Our task was to watch the 39 short films that had been entered into the competition for the Don Quixote award.  I am a big fan of short films and so the prospect of watching the 13 fiction, 13 documentary and 13 animation shorts was very exciting.  The topics were wide ranging including humour, violence, paedophilia, abortion, social isolation, climate change and people with special needs.  Not surprisingly some of the subject matter pulled me out of my comfort zone.

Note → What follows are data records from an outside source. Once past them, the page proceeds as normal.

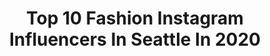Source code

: ---
title: Top 10 Fashion Instagram Influencers In Seattle In 2020
description: >-
  Find top fashion Instagram influencers in Seattle in 2020. Most popular hashtags: #seattle #mothersday #fashion #quarantine.
platform: Instagram
profiles:
  - username: "kathecomk"
    fullname: >-
      Katheleen Long 🌙
    location: "United States"
    followers: 17132
    engagement: 699
    commentsToLikes: 0.144161
    id: ck8tblz2cw6ey0j78xo640c9m
    verified: false
    hashtags: "#lookoftheday, #melrose, #ficaremcasa, #postoftheday"
  - username: "jordenjakobs"
    fullname: >-
      Jorden Jakobs
    location: "United States"
    followers: 14721
    engagement: 488
    commentsToLikes: 0.047423
    id: ck5q0o51c6xbu0i11vodt1tcd
    verified: false
    hashtags: "#overtonecolor, #solodiscovid, #overtone, #silverpastel"
  - username: "deplacement"
    fullname: >-
      Bryan Riggins
    location: "United States"
    followers: 3151
    engagement: 1434
    commentsToLikes: 0.048033
    id: ck6u2mipesnxt0j712lzx0utx
    verified: false
    hashtags: "#mentality, #fitnesslove, #mentalfitness, #fitfamily"
  - username: "chaydreaminstyle"
    fullname: >-
      Chaylee Ann
    location: "United States"
    followers: 5168
    engagement: 1063
    commentsToLikes: 0.163793
    id: ck0w1n14vk55e0i1911p8onkm
    verified: false
    hashtags: "#modclothsquad, #ad, #everydayskiesareblue"
  - username: "breetromp"
    fullname: >-
      Bree Tromp
    location: "United States"
    followers: 2597
    engagement: 1731
    commentsToLikes: 0.155437
    id: ckap99b1orp6u0i786w12n7yw
    verified: false
    hashtags: "#liketkit, #vestiqueambassador"
  - username: "five.foot.fashion"
    fullname: >-
      McKenna Page
    location: "United States"
    followers: 46421
    engagement: 224
    commentsToLikes: 0.243349
    id: ck0vv6pbpns9f0i19qzajgsjc
    verified: false
    hashtags: "#mothersday, #mymodcloth, #oddmolly, #byfairydust"
  - username: "rosefilimonov"
    fullname: >-
      ROSE FILIMONOV 🌹
    location: "United States"
    followers: 24324
    engagement: 186
    commentsToLikes: 0.055591
    id: ck5hcxq1lkgzv0i11au8yz8dp
    verified: false
    hashtags: "#mejuri, #moodwellness, #mycodexbeauty, #blessedwiththebest"
  - username: "ashleyjtodd"
    fullname: >-
      Ashley🌻
    location: "United States"
    followers: 42432
    engagement: 95
    commentsToLikes: 0.202638
    id: ck5qcuq83sf4x0i113fv2uh2y
    verified: false
    hashtags: "#joybreak, #socialspotters, #corksandcheers, #instadentist"
  - username: "alyssamarielowe"
    fullname: >-
      Alyssa | Seattle Photographer
    location: "United States"
    followers: 9158
    engagement: 1555
    commentsToLikes: 0.085098
    id: ck55o76aa7s4f0i11g1sntfps
    verified: false
    hashtags: "#wanderwashington, #seattlephotography, #pnwphotographer"
  - username: "justinekay88"
    fullname: >-
      Justine Kay- plus size style
    location: "United States"
    followers: 84050
    engagement: 218
    commentsToLikes: 0.060337
    id: ck15s8re8bsv50i19awo27cab
    verified: false
    hashtags: "#boho, #swim, #comfychic, #fatandfierce"
---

To start with I viewed all 39 shorts and gave them a quick reaction rating on a three-point scale of “immediately engaging”, “not sure what that’s trying to say” and “no way would I show this to my audience”.  Several films that had this instant connection.  In the fiction category the Spanish Los Benegalas is the heart-warming story of an ageing amateur pop band on their last tour and coming to terms with the early signs of dementia.  The UK entry Innocence is a crime drama set in a social welfare house for young people with Down’s syndrome.  It features an outstanding performance from Tommy Jessop in the lead role.  One of the most impressive entries from a technical point of view was the Polish Problem.  A single 15-minute tracking shot follows a series of dramas in the courtyard of an apartment building as characters seamlessly enter, leave and re-enter the frame.

In the documentary section a Polish entry, Dad You’ve Never Had, records the director’s attempt to reconnect with the father who abandoned the family when she was in her teens, but can time heal wounds?  A different take on sacrifice is I Need the Handshakes, set in a remote part of Belarus.  It tells the story of 92-year-old Walentyna who has cared selflessly for her disabled daughter, resisting all attempts of the authorities to put her in a home.  But perhaps the most challenging entry in the documentary category was Just a Guy.  The true story of Richard Ramirez, a convicted serial murderer and rapist, and the women who formed relationships with him while he was in prison.

By far the most unashamedly entertaining category of the three sections was the animation.  Surgical masks have been in the news lately.  Beyond Noh is a 4-minute quickfire compilation of 3475 ceremonial masks from around the world choreographed to a superb drumming soundtrack.  Quite hypnotic.  Statistics are another feature of modern life and Swiss animator Maja Gehrig’s film Average Happiness starts with a university lecture on data and graphs that morphs into a colourful kaleidoscope of facts and figures that is visually stunning.  In complete contrast there was the risqué Valley of the Wild Wolves from Estonian-born animator Chintis Lundgren.  It’s the story of Toomas who loses his desk job, starts a new career as a plumber and ends up in Italian porn-movies.  Great fun and follows in the tradition of another risqué animation from the 1970’s, Fritz the Cat.

Our jury met using Zoom and initially we all had different reactions to the three categories.  Each of us spoke about which of the films we particularly liked and those that didn’t engage us.  Hearing how our fellow jury members had reacted to the films prompted us to re-evaluate some of the entries and we agreed to meet again a week later.  At that meeting we unanimously agreed that Innocence by UK film-maker Ben Reid was the winner.  We were impressed by the lead actor Tommy Jessop, who has Down syndrome, and by the use of a crime drama setting to explore an often-ignored section of society.  It was also clear that one other film stood out as deserving of a special mention.  I Need the Handshakes was singled out for the beautiful cinematography and the startling expression of unconditional love of a mother for her disabled daughter.

It has been a real pleasure to be involved in this process and I feel extremely lucky to have been part of this jury and contribute to the Krakow Film Festival.  It was a unique experience and I would welcome the chance to do it again.